Театр абсурда | страница 37



Перед финалом Хамм воображает, что случится, когда Клов уйдёт. Он повторяет предсказание Нагга: «Я останусь в своём старом пристанище, один на один с молчанием и… неподвижностью… Я позову отца и позову своего… сына»66. По всей вероятности, он считает Клова сыном.

В очередной раз Клов смотрит из окна в телескоп. Неожиданно он замечает нечто необычное — маленького мальчика. Не вполне ясно, действительно ли он видит странный знак непрерывности жизни, «потенциального воссоздателя человеческого рода». В какой-то степени это поворотный момент. Хамм говорит: «Это конец, Клов, всё кончено. Ты мне больше не нужен»68. Возможно, он не верит, что Клов его покинет. Однако Клов решил, что уйдёт: «Я открою дверь темницы и уйду. Меня так скрутило, что когда открываю глаза, вижу только свои ноги, а под ногами — чёрную пыль. Я говорю себе, это земля угасла, хотя никогда не видел, чтобы она горела. Идти легко. …Когда упаду, от счастья заплачу»69. Когда слепой Хамм изливается в финальном монологе, полном реминисценций и жалоб на судьбу, появляется Клов в дорожном костюме: панама, твидовый пиджак, дождевик на руке, и, застыв, молча слушает его. Занавес опускается, он не трогается с места. Неизвестно, уйдёт ли он на самом деле.

Финальная драматическая ситуация «Конца игры» позволяет говорить о любопытном сходстве с финалом мало известной замечательной пьесы блистательного русского драматурга, истинного человека театра Николая Евреинова, появившейся в английском переводе в 1915 году. Одноактная пьеса «В кулисах души»70 — монодрама, происходящая внутри человека, раскрывая составные части его ego, эмоциональное и рациональное, вступившие в конфликт. Некий Иванов сидит в кафе, раздумывая, уйти ли ему от жены к певичке из ночного клуба. Эмоциональное начало побуждает уйти, рациональное — убеждает в моральных и материальных преимуществах возвращения к жене. Оба начала вступают в борьбу: пуля пробивает сердце, бьющееся на заднем плане: Иванов застрелился. Рациональное и эмоциональное умерли. Третий персонаж, спавший всё это время в глубине сцены, поднимается. Он в дорожном костюме с чемоданом. Это бессмертная часть Иванова, продолжающая жизнь.

Хотя маловероятно, что Беккет знал эту старую, давно забытую русскую пьесу, возникает мысль о параллелях. Монодрама Евреинова — рациональная конструкция чистейшей воды, написанная для кабаретной публики, что тогда было новейшим психологическим направлением. Пьеса Беккета открывает бездны. Многое говорит, что «Конец игры» можно считать монодрамой.
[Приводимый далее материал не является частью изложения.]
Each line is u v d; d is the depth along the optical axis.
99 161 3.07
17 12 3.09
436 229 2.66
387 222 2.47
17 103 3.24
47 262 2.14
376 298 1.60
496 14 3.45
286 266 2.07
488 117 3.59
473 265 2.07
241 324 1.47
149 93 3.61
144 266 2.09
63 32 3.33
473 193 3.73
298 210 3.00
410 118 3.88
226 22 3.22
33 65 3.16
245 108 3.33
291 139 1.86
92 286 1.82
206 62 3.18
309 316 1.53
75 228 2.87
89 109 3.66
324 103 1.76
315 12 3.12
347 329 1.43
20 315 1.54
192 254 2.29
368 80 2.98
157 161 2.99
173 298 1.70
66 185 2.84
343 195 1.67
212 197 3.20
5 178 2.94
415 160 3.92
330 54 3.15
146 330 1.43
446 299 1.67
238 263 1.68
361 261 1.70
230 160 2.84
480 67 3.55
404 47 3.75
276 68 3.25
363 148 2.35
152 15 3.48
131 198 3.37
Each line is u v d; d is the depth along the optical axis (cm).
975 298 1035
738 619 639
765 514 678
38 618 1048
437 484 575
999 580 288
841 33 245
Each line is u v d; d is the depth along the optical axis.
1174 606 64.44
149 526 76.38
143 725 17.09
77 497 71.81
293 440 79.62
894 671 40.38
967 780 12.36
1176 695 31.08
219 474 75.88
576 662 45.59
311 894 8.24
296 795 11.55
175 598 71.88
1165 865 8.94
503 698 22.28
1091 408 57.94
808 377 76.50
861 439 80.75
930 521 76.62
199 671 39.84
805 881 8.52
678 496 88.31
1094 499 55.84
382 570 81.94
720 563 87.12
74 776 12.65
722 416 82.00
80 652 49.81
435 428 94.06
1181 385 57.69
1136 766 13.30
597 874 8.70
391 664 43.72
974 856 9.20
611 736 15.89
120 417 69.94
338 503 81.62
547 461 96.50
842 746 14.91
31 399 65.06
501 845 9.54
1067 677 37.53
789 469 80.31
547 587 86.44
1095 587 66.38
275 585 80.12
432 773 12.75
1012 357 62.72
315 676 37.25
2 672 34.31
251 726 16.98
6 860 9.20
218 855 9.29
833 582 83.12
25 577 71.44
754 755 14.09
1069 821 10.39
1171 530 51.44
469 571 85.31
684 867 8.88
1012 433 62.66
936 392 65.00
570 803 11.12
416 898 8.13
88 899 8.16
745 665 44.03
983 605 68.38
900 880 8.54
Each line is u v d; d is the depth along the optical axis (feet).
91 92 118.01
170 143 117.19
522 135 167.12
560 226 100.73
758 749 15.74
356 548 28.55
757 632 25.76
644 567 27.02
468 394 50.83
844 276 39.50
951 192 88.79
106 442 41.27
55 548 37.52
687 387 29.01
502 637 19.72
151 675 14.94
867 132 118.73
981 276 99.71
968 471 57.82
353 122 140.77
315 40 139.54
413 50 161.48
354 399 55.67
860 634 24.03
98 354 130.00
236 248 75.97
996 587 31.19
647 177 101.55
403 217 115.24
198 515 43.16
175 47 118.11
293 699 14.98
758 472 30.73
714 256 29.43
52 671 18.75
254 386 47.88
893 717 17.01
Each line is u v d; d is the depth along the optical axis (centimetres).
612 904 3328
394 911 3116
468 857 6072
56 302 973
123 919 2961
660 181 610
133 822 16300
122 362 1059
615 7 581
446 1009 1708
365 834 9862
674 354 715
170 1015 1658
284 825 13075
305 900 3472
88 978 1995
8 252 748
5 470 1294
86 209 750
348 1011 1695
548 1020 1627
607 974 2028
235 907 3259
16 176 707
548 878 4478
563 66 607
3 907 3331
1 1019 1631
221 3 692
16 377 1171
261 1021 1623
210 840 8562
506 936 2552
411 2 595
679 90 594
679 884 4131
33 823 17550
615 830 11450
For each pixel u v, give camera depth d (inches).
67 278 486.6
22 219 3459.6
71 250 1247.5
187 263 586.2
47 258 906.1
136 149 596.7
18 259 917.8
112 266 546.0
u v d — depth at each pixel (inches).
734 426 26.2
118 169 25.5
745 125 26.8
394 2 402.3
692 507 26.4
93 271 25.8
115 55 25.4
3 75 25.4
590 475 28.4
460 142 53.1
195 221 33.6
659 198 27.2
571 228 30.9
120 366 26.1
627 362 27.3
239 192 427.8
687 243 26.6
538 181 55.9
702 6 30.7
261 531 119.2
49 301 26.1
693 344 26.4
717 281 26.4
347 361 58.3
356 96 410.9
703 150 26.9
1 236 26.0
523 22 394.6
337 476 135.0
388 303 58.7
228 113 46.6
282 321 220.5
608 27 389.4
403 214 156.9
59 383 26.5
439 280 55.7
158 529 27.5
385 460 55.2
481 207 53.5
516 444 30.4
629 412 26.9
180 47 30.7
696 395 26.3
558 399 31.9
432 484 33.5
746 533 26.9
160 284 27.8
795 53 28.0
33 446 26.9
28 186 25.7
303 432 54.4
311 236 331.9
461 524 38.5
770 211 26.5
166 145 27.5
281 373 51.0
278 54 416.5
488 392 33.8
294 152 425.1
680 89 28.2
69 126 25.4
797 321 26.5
Замкнутое пространство с двумя крошечными окнами, через которые Клов обозревает внешний мир; родители в мусорных баках, которых угнетают и ни в грош не ставят, а за плохое поведение Клов закрывает их баки крышками. Слепой нервный Хамм. Клов, исполняющий функцию его чувств. Все эти персонажи могут представлять разные аспекты одной личности, вытесненные эмоциональными и интеллектуальными воспоминаниями в подсознание. Не олицетворяет ли в таком случае Клов интеллект, обслуживающий эмоции, инстинкты и потребности и стремящийся освободиться от этих анархических и тиранствующих хозяев, к тому же обречённых на смерть, когда закончится их связь с физиологической стороной личности? Или это гибель мира, постепенно теряющего связи с реальностью в процессе старения и умирания? Можно ли считать «Конец игры» монодрамой, рисующей распад личности в смертный час?